Action item A
Could you copy the part of the zero-knowledge proof discussion between "If there is, the" and "no further knowledge.", inclusive?
Action item B
Can you carry on the zero-knowledge proof discussion from its final line?

Text shown

This just isn't possible. How many cents would it cost to brute-force hash all legal American phone numbers?

2 comments

This is correct. As a zero-knowledge proof it is, sadly, trivially broken. (Not just in a theoretical sense. As you mention there just isn't enough entropy going into the hash. It's like asking for your age and gender, but only providing a hash to some other party so they can verify that you are who you say you are, without your divulging what information you were just given. That doesn't work - you would leak everything, because 1-100 (age) M/F (gender) only has 200 possible values. 200 hashes later your counterparty knows what you were asking to check.)

But that doesn't mean this couldn't be done properly.

There are actual zero-knowledge proofs. I liked this primer. You should read it!

http://blog.cryptographyengineering.com/2014/11/zero-knowled...

It is 100% possible for there to exist absolutely zero-knowledge proof in many instances. (Such as the one in the article.)

So, it could be possible for example (I don't know an algorithm) to check whether a phone number you were given is in someone else's set of phone numbers - without either your learning what the other's set is, or the other learning what phone number you're testing.

If there is, the 'someone else' would still have to do some rate limiting. Otherwise, once again, I can just run this algorithm for all possible phone numbers.
No, no. Read my link :) The whole point is that the definition of 'zero-knowledge' is that (if you use a zero knowledge interactive protocol) you learn no further knowledge.

Saved data entries:
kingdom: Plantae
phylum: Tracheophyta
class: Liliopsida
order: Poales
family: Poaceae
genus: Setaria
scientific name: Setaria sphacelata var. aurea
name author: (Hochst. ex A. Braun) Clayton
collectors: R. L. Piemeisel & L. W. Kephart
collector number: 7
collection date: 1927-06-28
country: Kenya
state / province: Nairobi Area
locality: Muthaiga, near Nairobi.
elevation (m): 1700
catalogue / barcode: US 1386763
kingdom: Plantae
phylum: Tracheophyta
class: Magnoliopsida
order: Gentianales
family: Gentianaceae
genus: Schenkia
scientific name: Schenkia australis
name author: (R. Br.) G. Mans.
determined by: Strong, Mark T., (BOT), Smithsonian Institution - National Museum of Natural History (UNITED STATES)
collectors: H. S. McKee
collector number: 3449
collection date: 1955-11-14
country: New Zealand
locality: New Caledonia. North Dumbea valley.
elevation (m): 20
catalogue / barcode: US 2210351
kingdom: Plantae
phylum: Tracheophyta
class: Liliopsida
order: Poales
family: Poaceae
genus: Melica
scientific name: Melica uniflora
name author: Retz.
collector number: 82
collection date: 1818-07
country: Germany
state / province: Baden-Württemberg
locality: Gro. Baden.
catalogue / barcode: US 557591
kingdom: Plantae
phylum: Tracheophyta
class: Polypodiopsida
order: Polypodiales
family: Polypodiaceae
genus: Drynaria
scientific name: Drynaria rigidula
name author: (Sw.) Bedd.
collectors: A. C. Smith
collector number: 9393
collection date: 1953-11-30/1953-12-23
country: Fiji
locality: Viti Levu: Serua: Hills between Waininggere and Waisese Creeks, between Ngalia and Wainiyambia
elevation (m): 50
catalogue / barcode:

Task response A
If there is, the 'someone else' would still have to do some rate limiting. Otherwise, once again, I can just run this algorithm for all possible phone numbers.
No, no. Read my link :) The whole point is that the definition of 'zero-knowledge' is that (if you use a zero knowledge interactive protocol) you learn no further knowledge.

Task response B
You are right that the hash-passing is not zero-knowledge. Rather than just verify whether it's in a set, you've accidentally revealed a number. So if you have a set of phone numbers and I have 1 to check if it's in that set, then checking hashes doesn't work - I would end up divulging my number if I used it.

Intersecting a set of observed identifiers against another set is an issue Moxie dealt with on the TextSecures blog[0] (for phone numbers at that). He evaluated some ZKP algorithms and basically concluded this problem is hard or impractical today. I imagine an ad/referral network has many of the same real time constraints and scalability issues.

[0] https://whispersystems.org/blog/contact-discovery/

thanks - this was interesting. Some of the numbers are interesting. So, for example, he says to have ten million clients updating daily, he would need to sustain 40 MB 116 times every second. . . that's like 37120 megabit so if you pay $10 per megabit monthly, that's $371,200 per month. It's pretty bad. On the other hand you do have ten million users.

so the numbers are off, but they're not five orders of magnitude off. If we're going to service ten million users, we might have something of a hosting budget for it.

So while I believe the author that the current trade-offs aren't goods, clever academic mathematics might help in the future. Cryptography itself came from there.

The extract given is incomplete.